Check each line of the data for "lines", and copy the ones that have it.
** Records for processing follows **
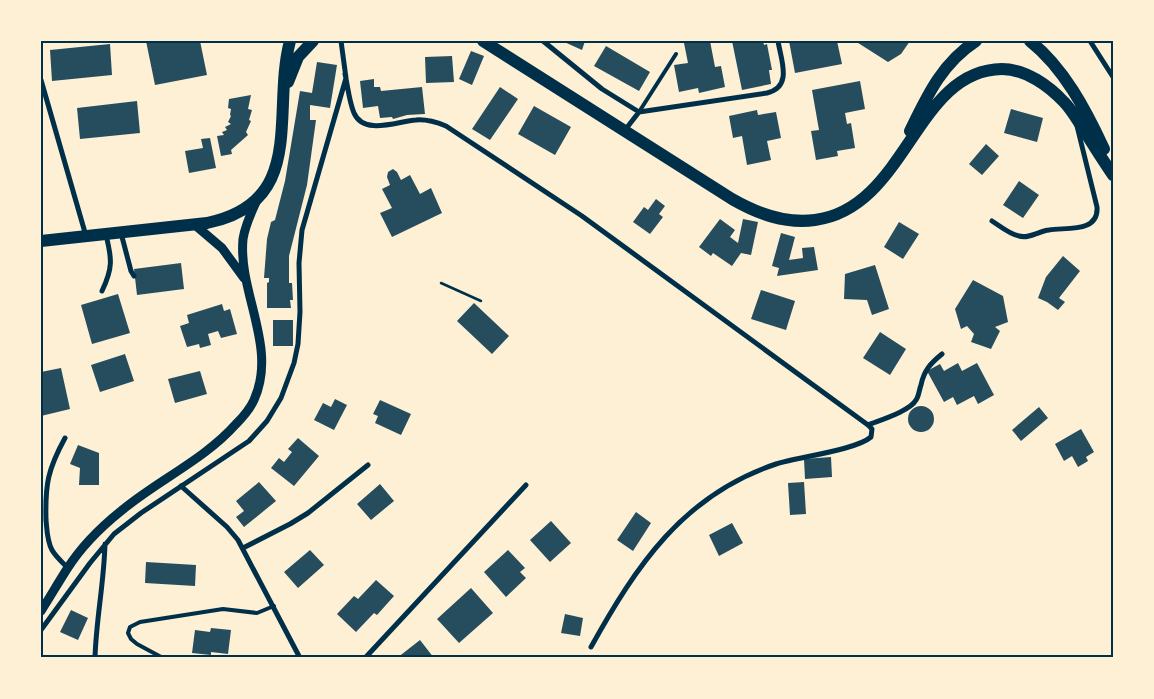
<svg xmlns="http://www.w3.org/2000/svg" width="1154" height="699" font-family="Barlow,sans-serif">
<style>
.building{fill:#264d5e}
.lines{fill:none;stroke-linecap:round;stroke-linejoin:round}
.path{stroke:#003049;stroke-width:2.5}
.service{stroke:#003049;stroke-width:4}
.minor{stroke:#003049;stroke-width:5}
.tertiary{stroke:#003049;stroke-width:9}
.primary{stroke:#003049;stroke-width:12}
.neatline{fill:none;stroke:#003049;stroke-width:2}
</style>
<rect width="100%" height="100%" fill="#fdf0d5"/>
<path class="building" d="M146 41H200L207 75 155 85Z
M562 41H585L582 50Z
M692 41H710L715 67 721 66 725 87 699 93 698 88 679 92 674 65 688 63 684 43Z
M732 41H763L764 45 767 44 772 70H769L771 84 742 90Z
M789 41H837L842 64 795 73Z
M855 41H910L901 54 888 62Z
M110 44 112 75 52 81 50 50Z
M606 46 650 72 639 91 594 66Z
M471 51 484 56 472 85 459 79Z
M452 56 454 82 426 83 425 57Z
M317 62 337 65 330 108 310 105V120H316L307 185 289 256V283H292L293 300H290L291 308H267V283L269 282V278H264L267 239 271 222 275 220 285 181 300 91 312 93Z
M374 79V87H380L381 91 422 87 425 114 407 115 393 119 392 117 380 118 378 106 363 108 360 81Z
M860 81 865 109 845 113 847 124 851 123 855 148 837 151 838 156 816 160 811 131 819 130 812 90Z
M500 87 518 99 490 140 472 129Z
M251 95 248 109 252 110 249 120 251 121 246 132 248 135 231 150 232 154 221 156 217 136 224 135 222 132 227 130 225 127 231 124 228 122 231 116 230 115 231 109 228 108 229 99Z
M137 101 140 133 80 139 77 108Z
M534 106 571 127 555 155 518 134Z
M1011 109 1043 118 1037 142 1004 133Z
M757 110 758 115 776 112 781 138 767 141 771 160 747 165 742 136 733 138 729 116Z
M210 138 216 168 189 173 185 151 203 148 201 139Z
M986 144 999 156 982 175 969 164Z
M393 169 397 172 401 180 410 175 420 194 431 188 442 213 392 237 380 213 392 208 382 189 390 185 387 177 388 172Z
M1019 181 1039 195 1023 218 1003 205Z
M656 199 665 206 659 214 663 217 650 234 633 222 644 207 648 210Z
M720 219 735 230 730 237 738 243 743 219 758 222 751 255 741 253 732 266 713 253 711 256 699 247Z
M899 222 919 234 903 259 884 247Z
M781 233 795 237 789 260 803 258 802 248 814 247 818 270 777 276 779 268 772 266Z
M1063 256 1080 271 1059 298 1065 302 1058 310 1047 302 1038 298 1046 277Z
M181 263 184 289 137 295 134 269Z
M875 265 889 309 872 315 867 300 844 299 845 274Z
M973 280 1003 296 1008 322 995 327 1000 331 991 349 971 342 974 334 967 326 961 329 955 309Z
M761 290 795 301 786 330 751 319Z
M118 294 130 333 92 344 81 305Z
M474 303 509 336 492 354 457 321Z
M222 304 224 311 230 309 237 334 221 338 218 331 208 334 211 345 200 348 199 344 187 347 180 326 189 323 187 315Z
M273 320H293V346H273Z
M880 332 906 349 890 375 863 358Z
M125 354 134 381 100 392 91 365Z
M958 363 962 371 977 363 994 395 978 404 974 396 957 405 953 397 944 402 927 371 940 364 944 371Z
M61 368 70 409 41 416V372Z
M200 371 207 394 175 403 168 379Z
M335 399 347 405 334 430 314 420 323 403 331 407Z
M380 400 411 414 401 435 375 423 378 416 373 414Z
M908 419a13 13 0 1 1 26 0a13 13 0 1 1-26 0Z
M1039 407 1048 418 1021 441 1012 430Z
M1081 429 1094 452 1086 457 1088 461 1078 467 1072 456 1064 461 1055 444Z
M298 438 319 456 294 486 271 468 279 458 284 462 292 452 288 449Z
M78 445 99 453V485H79L80 468 70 464Z
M831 457 832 477 805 479 804 459Z
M259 482 276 501 244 527 236 517 244 511 236 501Z
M804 482 806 514 790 515 788 483Z
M380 484 394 501 371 520 357 504Z
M636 512 651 523 633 551 617 540Z
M551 521 571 543 550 562 530 540Z
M732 523 743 543 719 556 709 535Z
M310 550 324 565 298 588 284 572Z
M508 550 525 568 520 572 526 578 506 597 484 572Z
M146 562 196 565 195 586 145 583Z
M376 580 394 596 377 615 374 613 356 632 337 614 354 596 358 599Z
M471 588 493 613 459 643 437 619Z
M71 610 88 618 78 640 60 632Z
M565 614 583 618 580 636 561 633Z
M211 628 231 630 228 654 211 652V655L192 653 195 630 210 632Z
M420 640 434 658H397Z"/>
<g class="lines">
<path class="path" d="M441 283 481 301"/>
<path class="service" d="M639 112 676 54
M163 658 137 644 131 639 128 633 130 627 140 622 223 609 257 613 274 606"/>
<path class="minor" d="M543 41 602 89 639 112
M1090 41 1113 77
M345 74C348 87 349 101 354 113 364 136 398 121 416 120 427 119 436 122 446 126L582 216 868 425 872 429 871 437C856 450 798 457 776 464 683 495 636 566 591 647
M41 80 86 236
M625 130 639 112 767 93C793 87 781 60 778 41
M992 221C1000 226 1009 234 1019 236 1029 239 1039 231 1049 230 1066 227 1099 233 1097 207L1077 126
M121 233 131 271 134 276
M102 291C113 268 112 259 106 235
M868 425C880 420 910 411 916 400 919 396 919 390 921 385 924 370 931 363 942 354
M65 438C48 469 45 484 46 520 47 530 47 541 52 550 56 557 62 562 68 568
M181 486 227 527 238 540 300 658
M243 548 290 524 308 513 368 465
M41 630 90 563 114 534 141 513 249 441 267 421 281 398 294 363 298 344 300 312 299 263 302 230 346 78 341 41
M95 658C96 620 104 583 105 544
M365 658 526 485"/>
<path class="tertiary" d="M195 225 222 248 244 278
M41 611C50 597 58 583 67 569 81 547 101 527 121 511 158 480 204 460 236 424 243 417 250 409 254 400 278 347 238 293 243 239 245 225 251 213 257 200"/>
<path class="primary" d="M483 41 732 199C758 214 785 224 815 220 907 208 915 70 1002 69 1026 69 1049 86 1064 102 1071 109 1076 118 1082 127 1092 143 1102 159 1113 175
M1030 41C1064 68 1086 110 1104 149
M288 82 298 57 313 41
M910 131C927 96 942 63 976 41
M41 241 207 223C308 202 271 113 290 41"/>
</g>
<rect width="1154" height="699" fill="none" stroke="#fdf0d5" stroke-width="85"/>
<rect x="42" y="42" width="1070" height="614" class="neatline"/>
</svg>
** End of Records for processing **
## Task result
.lines{fill:none;stroke-linecap:round;stroke-linejoin:round}
<g class="lines">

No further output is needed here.